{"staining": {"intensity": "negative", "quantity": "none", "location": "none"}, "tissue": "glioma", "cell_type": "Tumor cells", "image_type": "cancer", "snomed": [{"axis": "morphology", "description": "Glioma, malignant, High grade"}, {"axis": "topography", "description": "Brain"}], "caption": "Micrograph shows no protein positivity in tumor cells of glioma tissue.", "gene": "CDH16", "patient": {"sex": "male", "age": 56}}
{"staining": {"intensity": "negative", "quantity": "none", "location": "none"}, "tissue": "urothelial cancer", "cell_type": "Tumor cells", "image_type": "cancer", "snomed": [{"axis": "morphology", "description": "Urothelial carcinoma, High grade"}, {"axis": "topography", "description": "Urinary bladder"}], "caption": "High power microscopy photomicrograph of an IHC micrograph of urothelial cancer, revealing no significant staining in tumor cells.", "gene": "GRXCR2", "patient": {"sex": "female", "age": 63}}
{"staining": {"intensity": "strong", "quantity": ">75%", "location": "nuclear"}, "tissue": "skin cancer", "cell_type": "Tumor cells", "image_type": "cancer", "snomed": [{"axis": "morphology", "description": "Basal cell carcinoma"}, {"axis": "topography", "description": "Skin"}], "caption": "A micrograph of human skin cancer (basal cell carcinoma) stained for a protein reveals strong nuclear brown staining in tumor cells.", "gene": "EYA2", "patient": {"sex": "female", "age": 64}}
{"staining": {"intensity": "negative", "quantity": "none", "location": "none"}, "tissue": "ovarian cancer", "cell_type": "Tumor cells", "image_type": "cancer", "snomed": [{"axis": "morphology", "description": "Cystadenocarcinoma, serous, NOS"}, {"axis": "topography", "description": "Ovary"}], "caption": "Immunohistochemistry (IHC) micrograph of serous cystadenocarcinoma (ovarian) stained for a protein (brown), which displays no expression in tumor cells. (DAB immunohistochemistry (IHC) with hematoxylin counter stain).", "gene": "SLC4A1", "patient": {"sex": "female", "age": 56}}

********

### TASK OBJECTIVE
Write the entire listing out again, word for word.

### RESULT OF THIS TASK
{"staining": {"intensity": "negative", "quantity": "none", "location": "none"}, "tissue": "glioma", "cell_type": "Tumor cells", "image_type": "cancer", "snomed": [{"axis": "morphology", "description": "Glioma, malignant, High grade"}, {"axis": "topography", "description": "Brain"}], "caption": "Micrograph shows no protein positivity in tumor cells of glioma tissue.", "gene": "CDH16", "patient": {"sex": "male", "age": 56}}
{"staining": {"intensity": "negative", "quantity": "none", "location": "none"}, "tissue": "urothelial cancer", "cell_type": "Tumor cells", "image_type": "cancer", "snomed": [{"axis": "morphology", "description": "Urothelial carcinoma, High grade"}, {"axis": "topography", "description": "Urinary bladder"}], "caption": "High power microscopy photomicrograph of an IHC micrograph of urothelial cancer, revealing no significant staining in tumor cells.", "gene": "GRXCR2", "patient": {"sex": "female", "age": 63}}
{"staining": {"intensity": "strong", "quantity": ">75%", "location": "nuclear"}, "tissue": "skin cancer", "cell_type": "Tumor cells", "image_type": "cancer", "snomed": [{"axis": "morphology", "description": "Basal cell carcinoma"}, {"axis": "topography", "description": "Skin"}], "caption": "A micrograph of human skin cancer (basal cell carcinoma) stained for a protein reveals strong nuclear brown staining in tumor cells.", "gene": "EYA2", "patient": {"sex": "female", "age": 64}}
{"staining": {"intensity": "negative", "quantity": "none", "location": "none"}, "tissue": "ovarian cancer", "cell_type": "Tumor cells", "image_type": "cancer", "snomed": [{"axis": "morphology", "description": "Cystadenocarcinoma, serous, NOS"}, {"axis": "topography", "description": "Ovary"}], "caption": "Immunohistochemistry (IHC) micrograph of serous cystadenocarcinoma (ovarian) stained for a protein (brown), which displays no expression in tumor cells. (DAB immunohistochemistry (IHC) with hematoxylin counter stain).", "gene": "SLC4A1", "patient": {"sex": "female", "age": 56}}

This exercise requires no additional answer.